Source passage:
------------------------
The Asian Cup, though it is the most prestigious soccer championship in the region, had never before attracted so much attention in Japan or elsewhere. The Asian Cup championship this time has provided Japanese supporters, and perhaps many other soccer fans in other areas as well, with the good opportunity to perceive the outpouring fighting spirits put on by the Japanese squad and to become well aware of the growing tenacity demonstrated by its players.
After last summer's World Cup held in South Africa, goalkeeper Eiji Kawashima left Japan to play in Belgium while fullback Yuto Nagatomo played in Italy; Atsuto Uchida and Shinji Kagawa, in Germany. During this year's championship play in Qatar, those players who had improved their skills and power through their activities in Europe added vitality to the Japanese quad.
Shortly after the Qatar Asian Cup final, Nagatomo signed up to play for Italy's reigning world club champions Inter Milan. He had outrun an Australian player and sent a beautiful cross on which substitute striker Tadanari Lee volleyed the winning shot into the goal net a few minutes into the latter-half of additional time during the final. Aggressive ace Shinji Okazaki, who achieved a hat-trick in Japan's first-round win against Saudi Arabia, also signed with the Stuttgart club in Germany.
Captain Makoto Hasebe and star player Keisuke Honda, who had played well and achieved good results for their European clubs, both contributed greatly to the stability of the national team by demonstrating maturity at a high performance level. The entire team had gone abroad with dreams of growing into world-class players instead of remaining content with a secure life as footballers stuck to their Japan League clubs.
In the past, it has often been the case that once the opposing team took the lead away from the Japanese national team, players lost their spirits and momentum to end up defeated. This time, such immaturity and fragility did not prevail. Team members demonstrated gutsy play throughout.
Captain Hasebe made great efforts to inspire the team by raising his voice and clapping his hands each time the lead was taken over by the opposing squad. In response, team members continued to play on strongly with their chins up and fought throughout the match tenaciously.
Nowadays in Japan, the number of ordinary students going abroad for studies in foreign countries has been declining year after year. The enthusiasm of those students about going out of Japan to acquire a wider perspective of the world or to broaden their horizon more dynamically has been on the wane. In other words, the inward-looking trend is getting stronger among young people in this country.
------------------------
Source material:
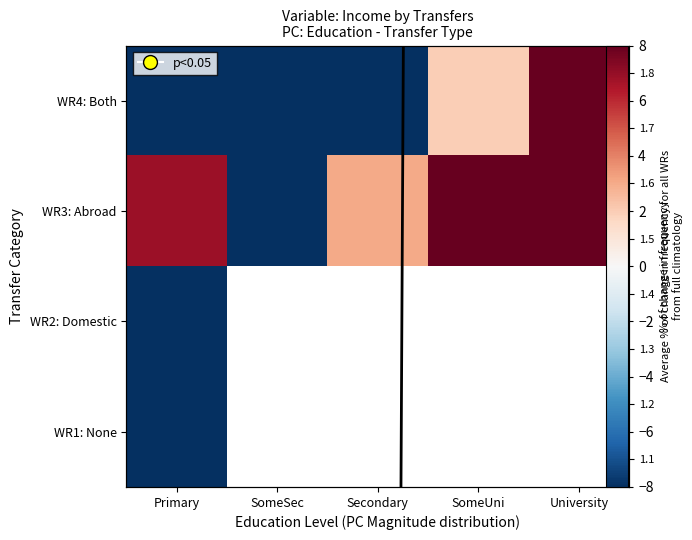

Rank the categories by WR3: Abroad value from lowest to highest.

SomeSec, Secondary, Primary, University, SomeUni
------------------------
Activity:
Could you continue the article on Japan's Asian Cup team from where it stops? This material comes from a different source than the text.

Result of the task:
However, the adventurous and challenging spirit of members of this national team put them at the opposite end of the spectrum from the docility of ordinary young Japanese people. They were consumed with a burning aspiration to win a title just as soon as they left their club teams and got together as members of the national team.
The unconstrained attitude of the Japanese players strongly indicated that relations between them and veteran Italian coach Alberto Zaccheroni, who took over the helm of the Japanese national team last autumn, were going well.
Coach Zaccheroni is said to be a man of craftsmanlike temperament who persists in improving specific segments of his work. It seems that the criteria by which the Japanese Football Association selected him — reflecting on what had happened previously concerning the matter and recognizing his good personality — were correct.
All of his judgments made in choosing starting players, playing tactics and member replacements appeared flawless and reasonable. By his steady strategy and directions, he fared well in leading the team to score goals while averting perils. His players did not lose their way.
This team was full of fighting spirits. All of its members had in common an eagerness to jump into the hard environment of soccer in Europe and to square up competitively against talented players converging there from around the world. This is why they were able to demonstrate their strength and skills so well. They did not lose heart in difficult situations. Their strong aspirations to generate a fighting spirit that could not be broken became their precious asset.